Controversies on minimum wage not being sufficient enough have been in the news for some time now. In an interview with the Wall Street Journal, Governor Andrew Cuomo of New York said, “The wage gap is continuing to grow, despite last year’s minimum wage increase. The second tier for New York City reflects the higher cost of living there.”

Gov. Cuomo is trying to settle the hourly rates at $10.50 for New York state, and $11.50 for New York City by the end of 2016.

Photo: Maxime Devillaz
Photo: Maxime Devillaz

Many employees support their family on minimum wage but sometimes one job is not enough to keep them out of crisis. The state’s current minimum wage is $8.75, but by the end of 2015, minimum wage will increase gradually to $9.00.

“I definitely think that minimum wage should be higher than $8.75,” said Christine Buscemi, a junior Nutrition major. “Some people never had the opportunity to get an education or college degree, so it’s unfair to not allow them to make more money. No one should have to work over 40 hours a week to support their family and make ends meet.”

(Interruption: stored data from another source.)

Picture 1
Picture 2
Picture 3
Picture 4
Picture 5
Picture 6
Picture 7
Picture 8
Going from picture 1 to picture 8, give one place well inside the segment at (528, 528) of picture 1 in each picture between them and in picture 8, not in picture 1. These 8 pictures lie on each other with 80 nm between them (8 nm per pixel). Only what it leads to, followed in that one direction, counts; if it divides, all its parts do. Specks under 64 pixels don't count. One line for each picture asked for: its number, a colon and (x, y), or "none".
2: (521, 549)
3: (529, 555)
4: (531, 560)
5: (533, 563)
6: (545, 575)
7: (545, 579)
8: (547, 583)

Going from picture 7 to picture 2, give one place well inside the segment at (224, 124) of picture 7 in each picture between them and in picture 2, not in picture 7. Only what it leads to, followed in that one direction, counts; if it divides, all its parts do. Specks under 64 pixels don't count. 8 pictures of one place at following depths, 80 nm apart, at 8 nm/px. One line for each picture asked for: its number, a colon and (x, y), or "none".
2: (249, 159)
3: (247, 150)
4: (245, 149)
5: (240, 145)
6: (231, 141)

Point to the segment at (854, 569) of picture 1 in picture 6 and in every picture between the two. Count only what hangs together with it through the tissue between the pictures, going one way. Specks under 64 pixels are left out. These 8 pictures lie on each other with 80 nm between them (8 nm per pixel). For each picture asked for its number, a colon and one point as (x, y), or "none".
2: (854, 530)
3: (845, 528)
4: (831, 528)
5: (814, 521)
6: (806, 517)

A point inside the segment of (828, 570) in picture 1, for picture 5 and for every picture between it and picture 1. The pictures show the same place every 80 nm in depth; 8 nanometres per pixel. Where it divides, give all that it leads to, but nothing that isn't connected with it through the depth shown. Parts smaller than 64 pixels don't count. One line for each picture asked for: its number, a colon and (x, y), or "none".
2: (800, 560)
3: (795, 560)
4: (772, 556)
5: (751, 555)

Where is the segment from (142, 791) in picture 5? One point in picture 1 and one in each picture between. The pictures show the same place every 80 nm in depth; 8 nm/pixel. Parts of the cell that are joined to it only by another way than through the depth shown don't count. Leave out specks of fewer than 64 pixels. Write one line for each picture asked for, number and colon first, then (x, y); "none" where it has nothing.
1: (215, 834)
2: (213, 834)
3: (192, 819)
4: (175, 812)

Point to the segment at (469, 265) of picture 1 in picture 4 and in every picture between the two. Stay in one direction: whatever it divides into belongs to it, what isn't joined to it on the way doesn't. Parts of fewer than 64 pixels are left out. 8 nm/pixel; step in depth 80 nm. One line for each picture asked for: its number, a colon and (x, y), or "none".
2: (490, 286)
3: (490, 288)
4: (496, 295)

The cost of living in New York is very high. After taxes are deducted from an individual’s salary, not much is left for them to spend to enjoy their hard work. “I think it’s not sufficient enough to support
the family,” said Nahid Sultana, a junior Business Management major.

“Things are very expensive. One of the major expenses that takes a person’s paycheck is rent. Another factor is transportation. MTA raised the fare from $112 to $116.50 for a monthly, unlimited card. It’s not just rent and transportation that’s hurting the citizens, other expenses are involved like healthcare, food and families that have kids going to college. I believe the minimum wage should increase to standard living cost,” Sultana said.

Mitchell Zandes, a senior Nutrition major, agreed with Sultana’s opinion, adding, “In today’s economy, you can hardly get a bite to eat or enjoy a leisurely activity without spending upwards of $15.00-$20.00. Nobody should have to work long hours to hardly get by, and that is why I believe employees should be compensated with increased wages.”

Senior Economics major, Mijail Mariano, gave an economics view on minimum wage. “There are many pros and cons in increases on the minimum wage. Yet at the end of the day, I feel that the pros outweigh the cons. Increasing minimum wage increases consumer expenditure, which stimulates the economy; the increase has the potential of starting a positive trickle effect throughout the entire economy. So sure, let’s raise it up a little.”

The controversies on whether or not current minimum wage is enough will always be prevalent. With prices going high, the value of money is decreasing. Due to inflation, some would agree that New York is soon going to see a decrease in the number of employees as a result of the minimum wage.